Hanneke, amazingly, writing advice often goes this way: Don’t use adverbs OR adjectives. This is hard to believe. It’s like saying, “Build a house, but don’t use hammers or nails.” It can be done, but why would you demand it? Or think it was a reasonable demand? Or advise that all houses be built with that constraint?
I mean, is it possible to over-use adverbs? Well, yes, but that doesn’t make them evil!
And anytime I see a mention of Helprin’s A Winter’s Tale, I wonder anew what on earth an Antwerp Flinder hot beverage is made of…. Basically, I’ve been wondering since about 1985.
Oh my! Deb you got me curious and I found this
From Helprin’s daughter:
“I just called him to ask about the Antwerp Flinder, and he told me that it is not real and that he’s never made one. His advice is to follow the recipe and hope for the best.

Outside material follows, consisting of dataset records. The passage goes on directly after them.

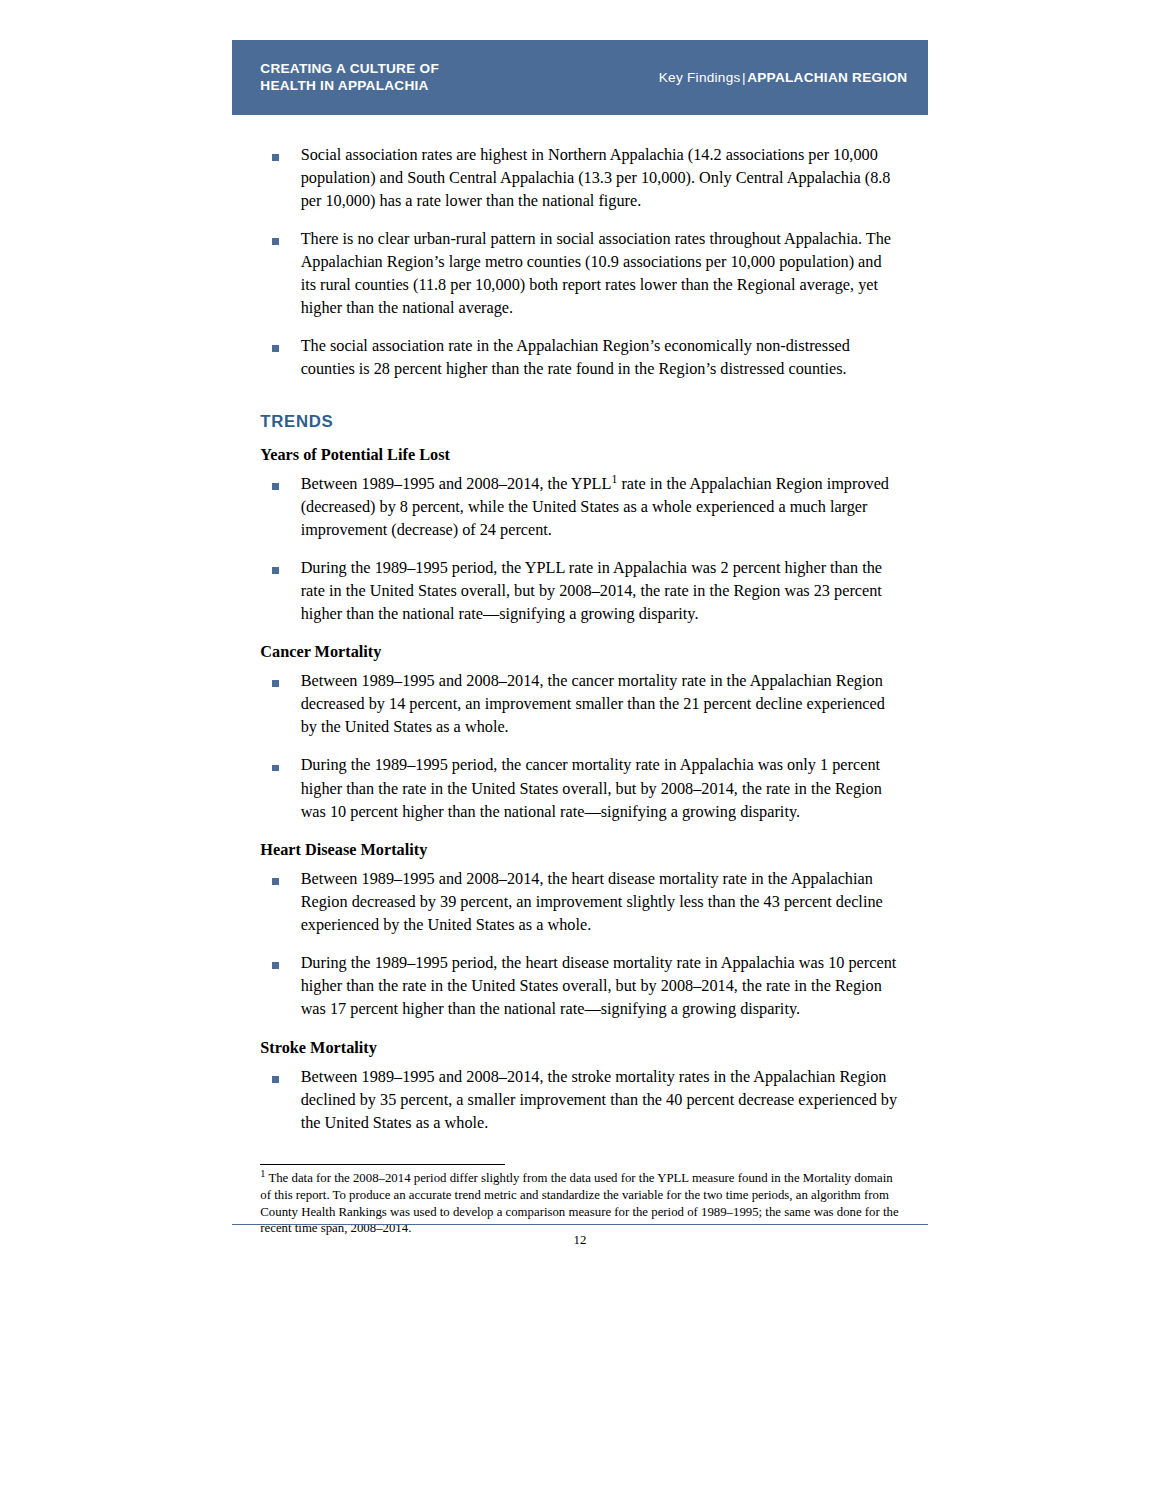Creating a Culture of
Health in Appalachia
Key Findings|Appalachian Region
Social association rates are highest in Northern Appalachia (14.2 associations per 10,000 population) and South Central Appalachia (13.3 per 10,000). Only Central Appalachia (8.8 per 10,000) has a rate lower than the national figure.
There is no clear urban-rural pattern in social association rates throughout Appalachia. The Appalachian Region’s large metro counties (10.9 associations per 10,000 population) and its rural counties (11.8 per 10,000) both report rates lower than the Regional average, yet higher than the national average.
The social association rate in the Appalachian Region’s economically non-distressed counties is 28 percent higher than the rate found in the Region’s distressed counties.
TRENDS
Years of Potential Life Lost
Between 1989–1995 and 2008–2014, the YPLL1 rate in the Appalachian Region improved (decreased) by 8 percent, while the United States as a whole experienced a much larger improvement (decrease) of 24 percent.
During the 1989–1995 period, the YPLL rate in Appalachia was 2 percent higher than the rate in the United States overall, but by 2008–2014, the rate in the Region was 23 percent higher than the national rate—signifying a growing disparity.
Cancer Mortality
Between 1989–1995 and 2008–2014, the cancer mortality rate in the Appalachian Region decreased by 14 percent, an improvement smaller than the 21 percent decline experienced by the United States as a whole.
During the 1989–1995 period, the cancer mortality rate in Appalachia was only 1 percent higher than the rate in the United States overall, but by 2008–2014, the rate in the Region was 10 percent higher than the national rate—signifying a growing disparity.
Heart Disease Mortality
Between 1989–1995 and 2008–2014, the heart disease mortality rate in the Appalachian Region decreased by 39 percent, an improvement slightly less than the 43 percent decline experienced by the United States as a whole.
During the 1989–1995 period, the heart disease mortality rate in Appalachia was 10 percent higher than the rate in the United States overall, but by 2008–2014, the rate in the Region was 17 percent higher than the national rate—signifying a growing disparity.
Stroke Mortality
Between 1989–1995 and 2008–2014, the stroke mortality rates in the Appalachian Region declined by 35 percent, a smaller improvement than the 40 percent decrease experienced by the United States as a whole.
1 The data for the 2008–2014 period differ slightly from the data used for the YPLL measure found in the Mortality domain of this report. To produce an accurate trend metric and standardize the variable for the two time periods, an algorithm from County Health Rankings was used to develop a comparison measure for the period of 1989–1995; the same was done for the recent time span, 2008–2014.
12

He is extremely fond of made-up recipes in general, and he actually does make some. These creations were absolutely infamous in our home, and thankfully he only cooked when my mother was away or indisposed. He called one particularly awful dish Circumpolar Pasta. It involved pasta, sardines, and pistachios, and would have at least been edible had he not neglected to shell the pistachios before adding them to the pasta.”
From here
https://ask.metafilter.com/179799/Fantastical-Mixology
Which includes the (dubious) recipe.
Thanks, Pete! I’ve googled that from time to time over the years but haven’t tried to actually make it. I was 18 when I read the book the first time, so too young to drink, but the fact that it was ordered as a hot drink–some with gin, some without–sounded so satisfying!
That thread kind of reads like debates about what exactly one of Sharon Lee/Steve Miller’s “Maize Buttons” are. It could be anything!